Turn the lines of the records below into a Markdown table with the columns Row and Line, starting with the line with "class: Insecta" and going on through the end of the records. Leave out the pictures and any blank lines.
---
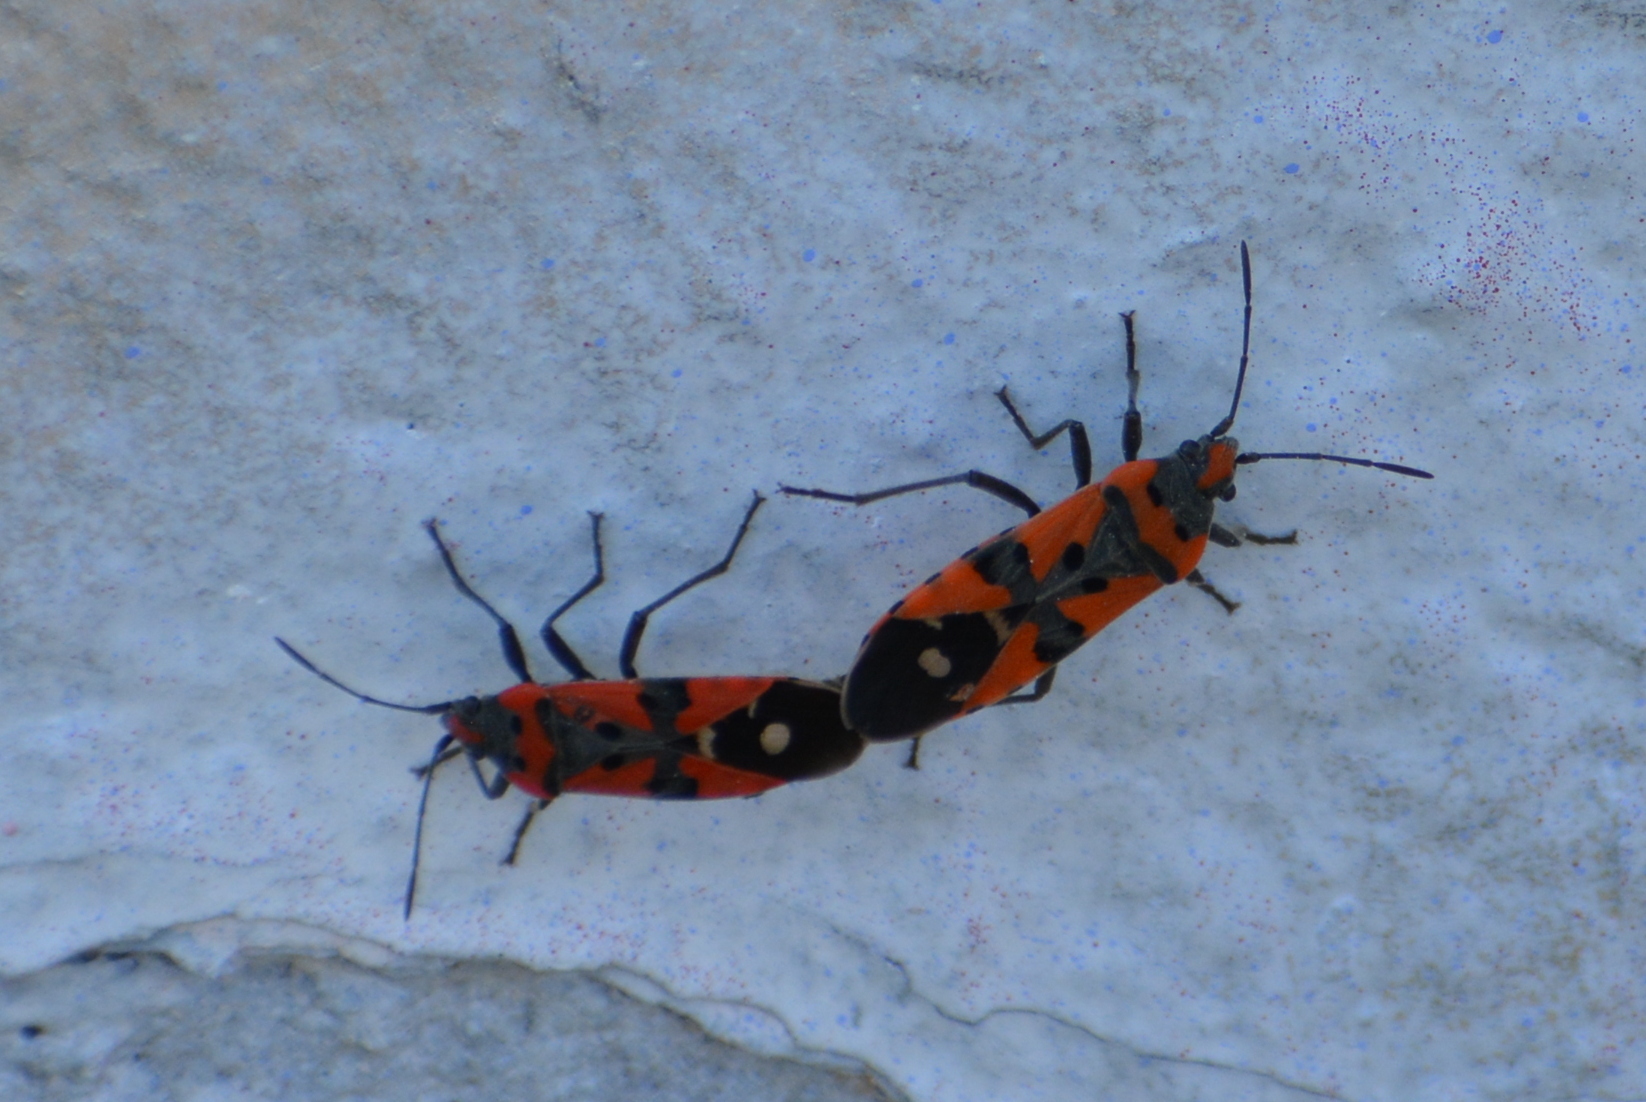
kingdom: Animalia
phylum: Arthropoda
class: Insecta
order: Hemiptera
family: Lygaeidae
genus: Lygaeus
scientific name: Lygaeus equestris
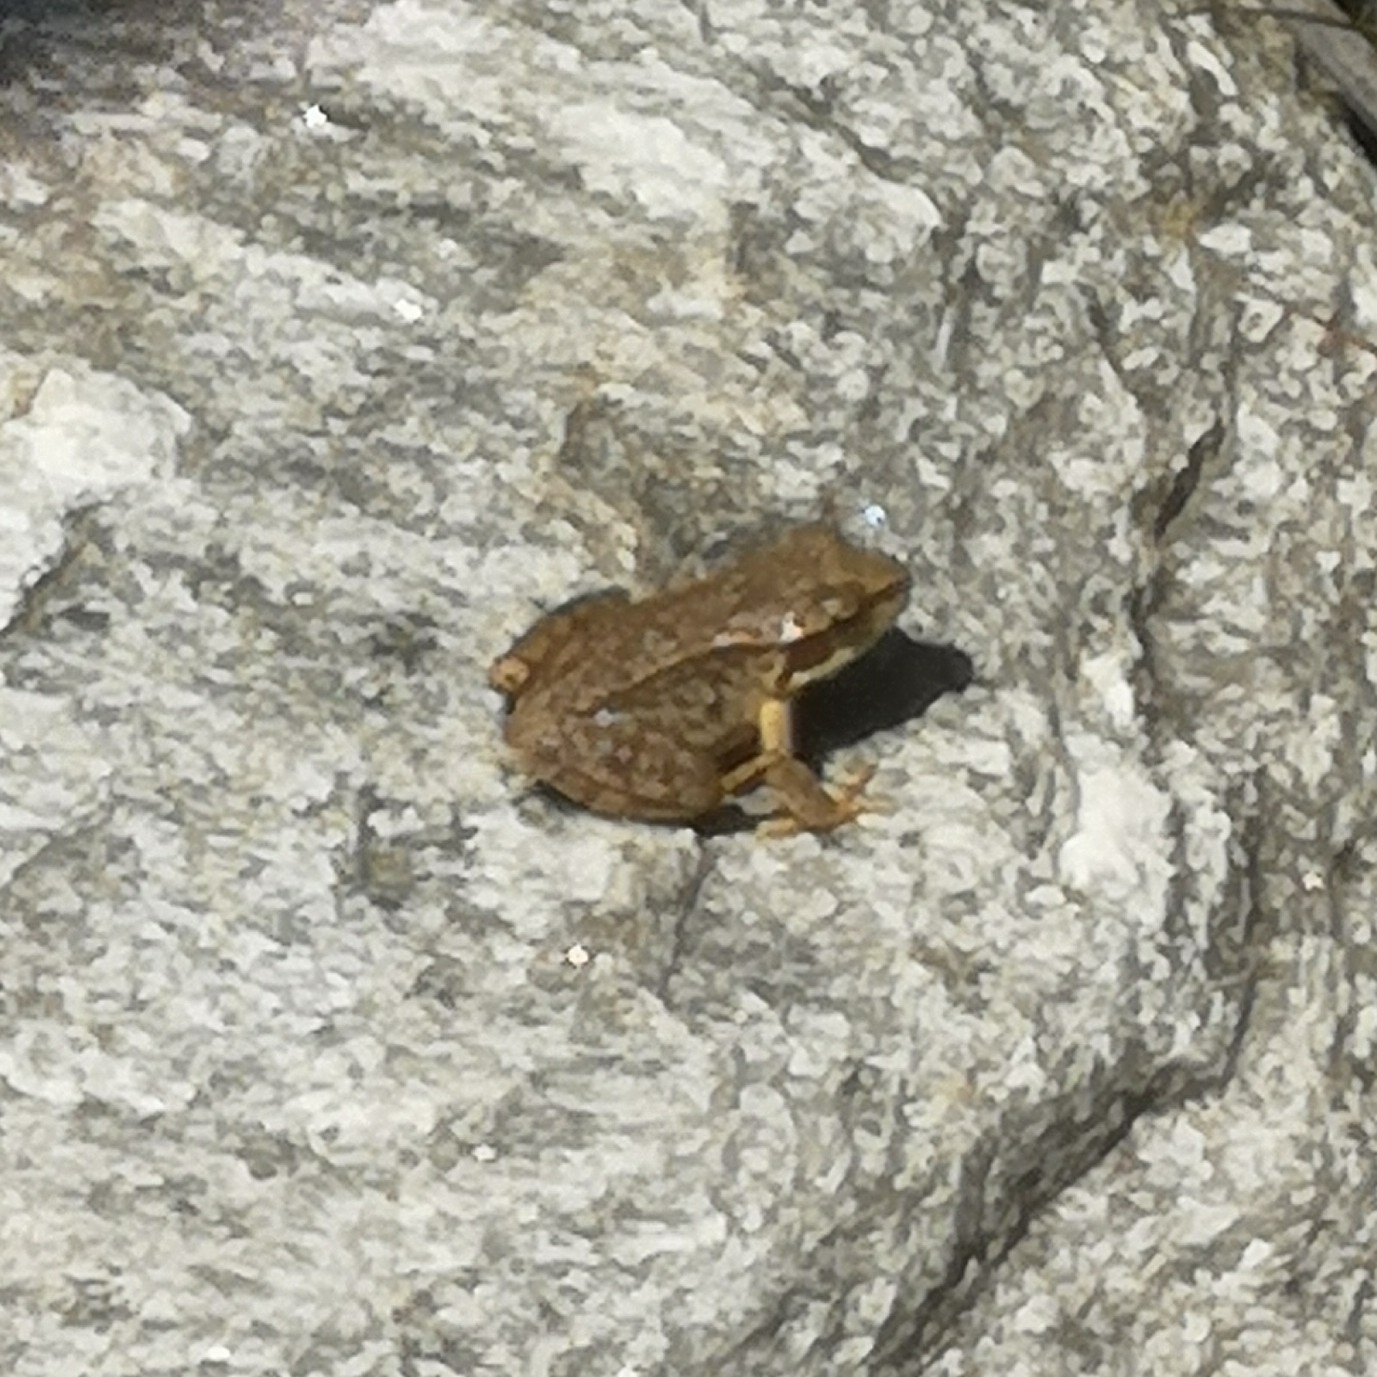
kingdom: Animalia
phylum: Chordata
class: Amphibia
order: Anura
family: Ranidae
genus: Rana
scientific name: Rana temporaria
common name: Common frog
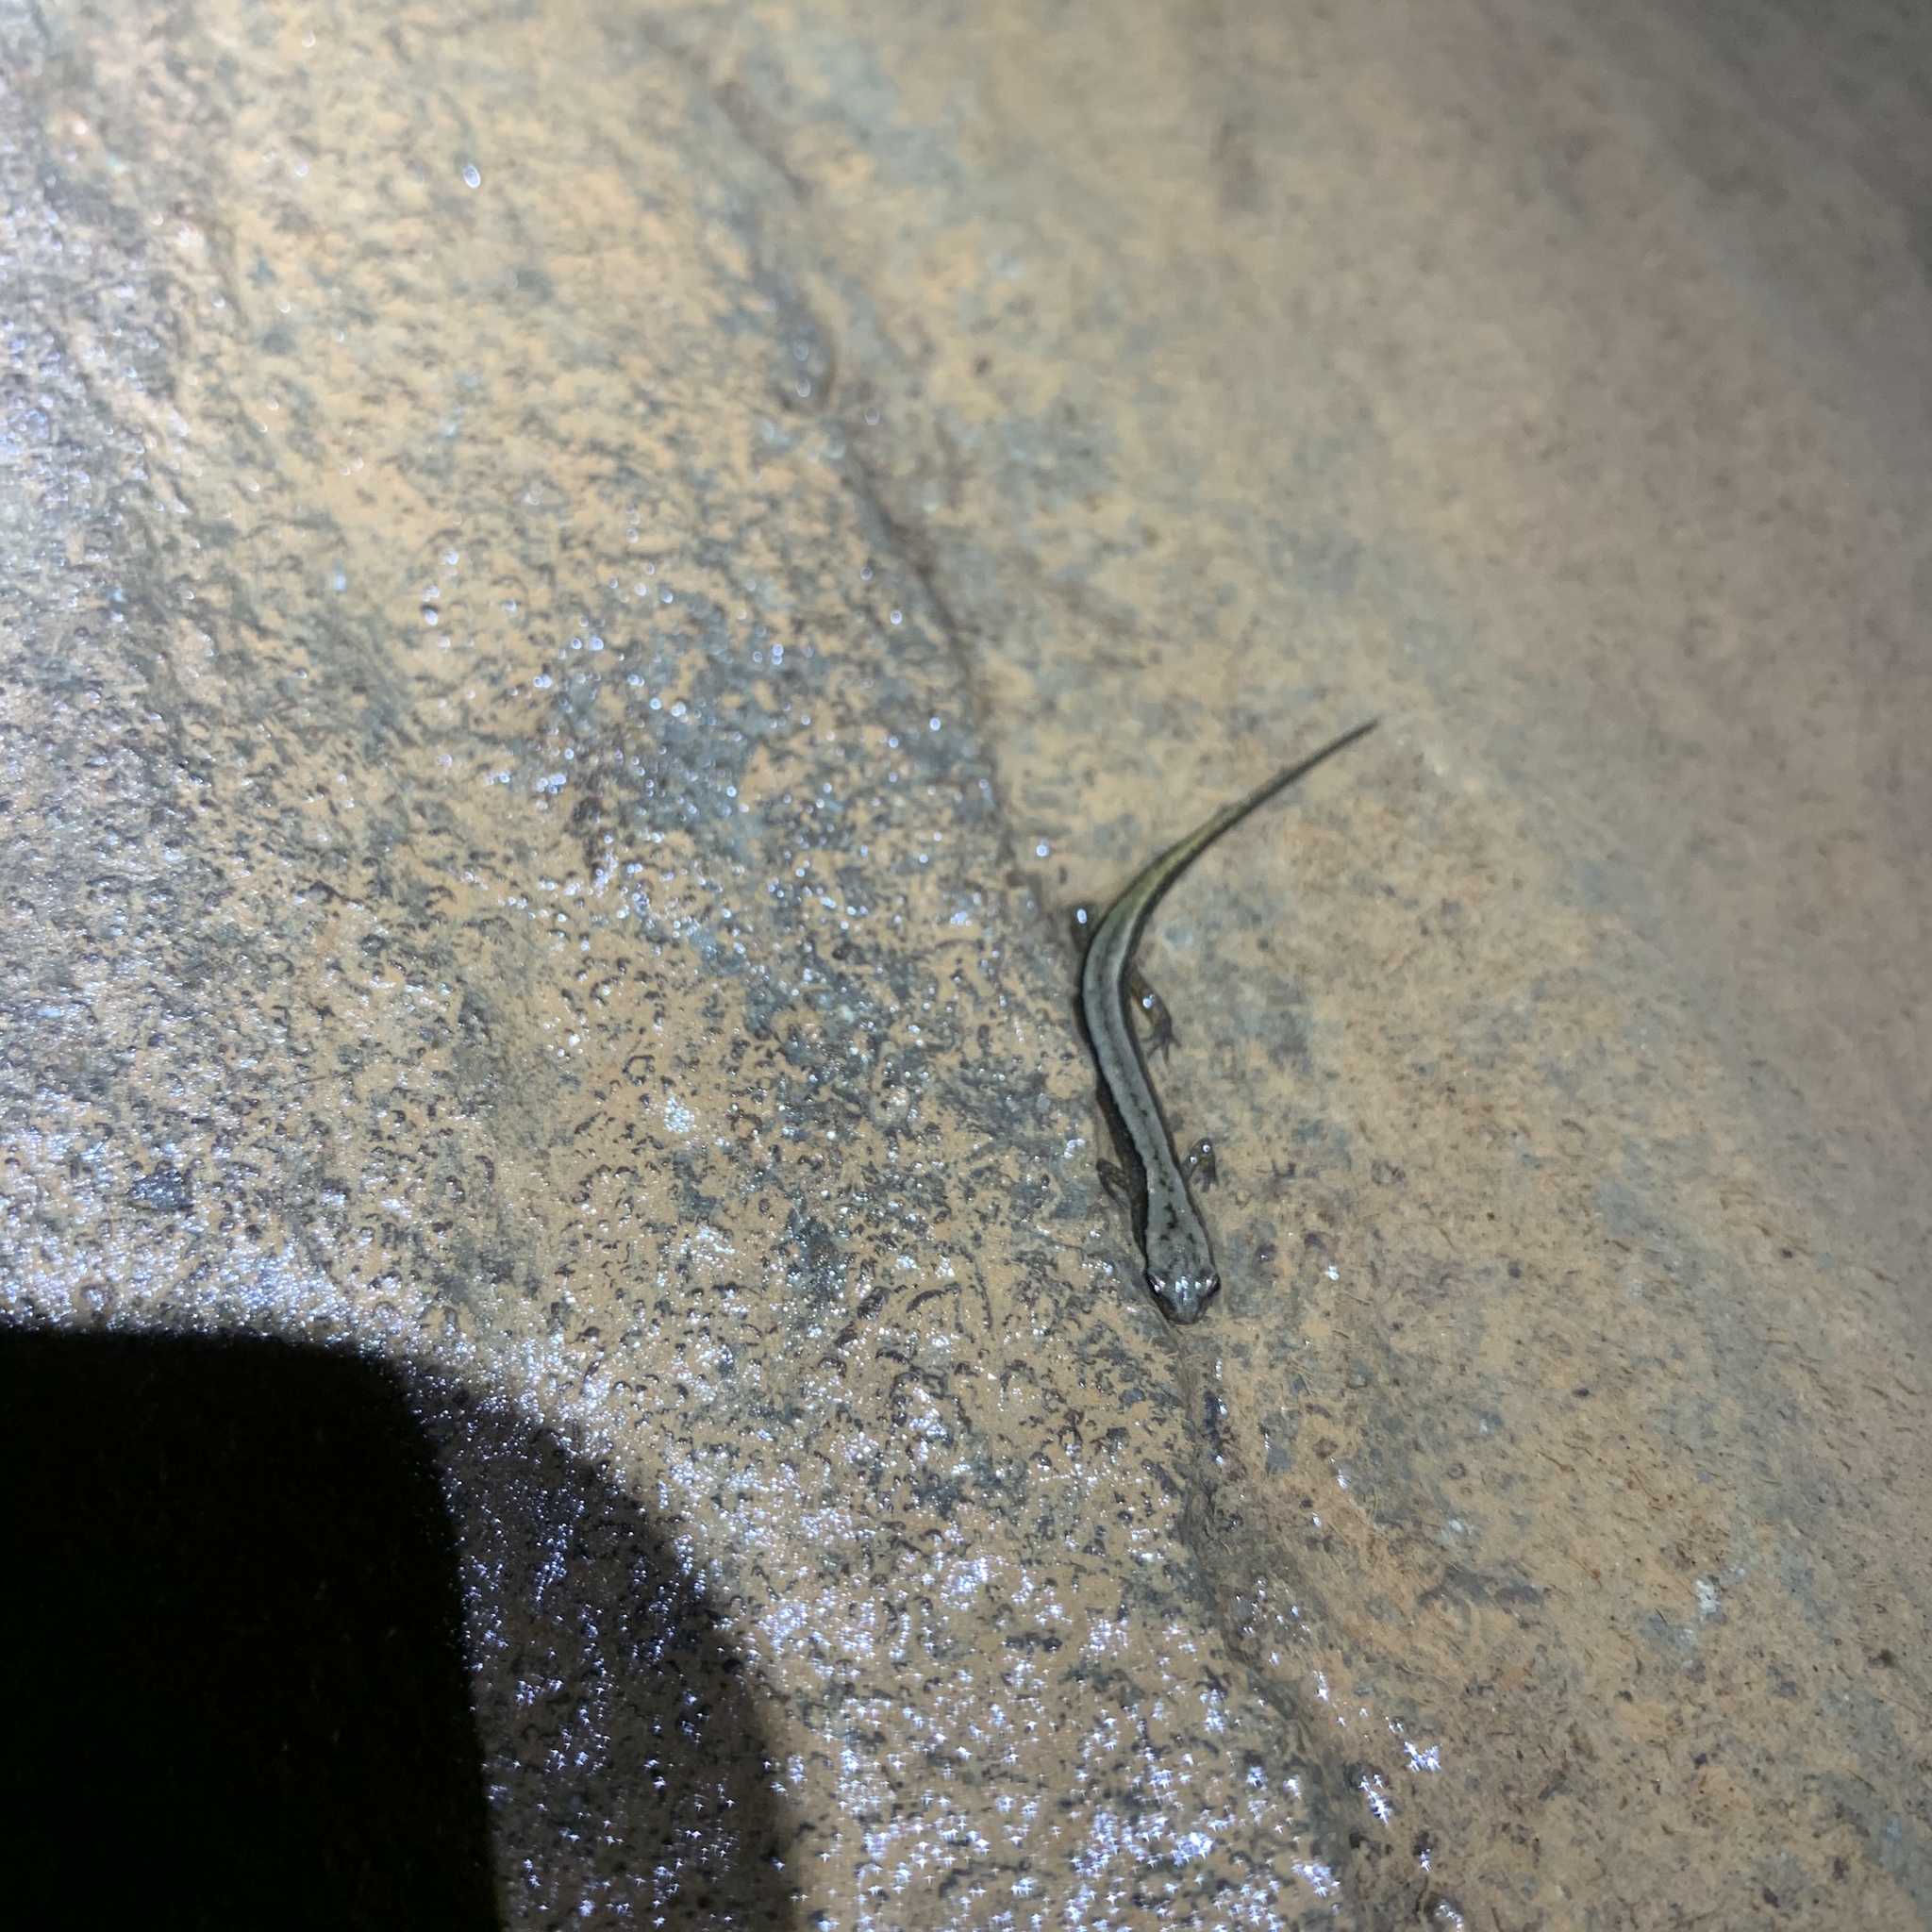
---
§ Finished exercise:
| Row | Line |
|---|---|
| 1 | class: Insecta |
| 2 | order: Hemiptera |
| 3 | family: Lygaeidae |
| 4 | genus: Lygaeus |
| 5 | scientific name: Lygaeus equestris |
| 6 | kingdom: Animalia |
| 7 | phylum: Chordata |
| 8 | class: Amphibia |
| 9 | order: Anura |
| 10 | family: Ranidae |
| 11 | genus: Rana |
| 12 | scientific name: Rana temporaria |
| 13 | common name: Common frog |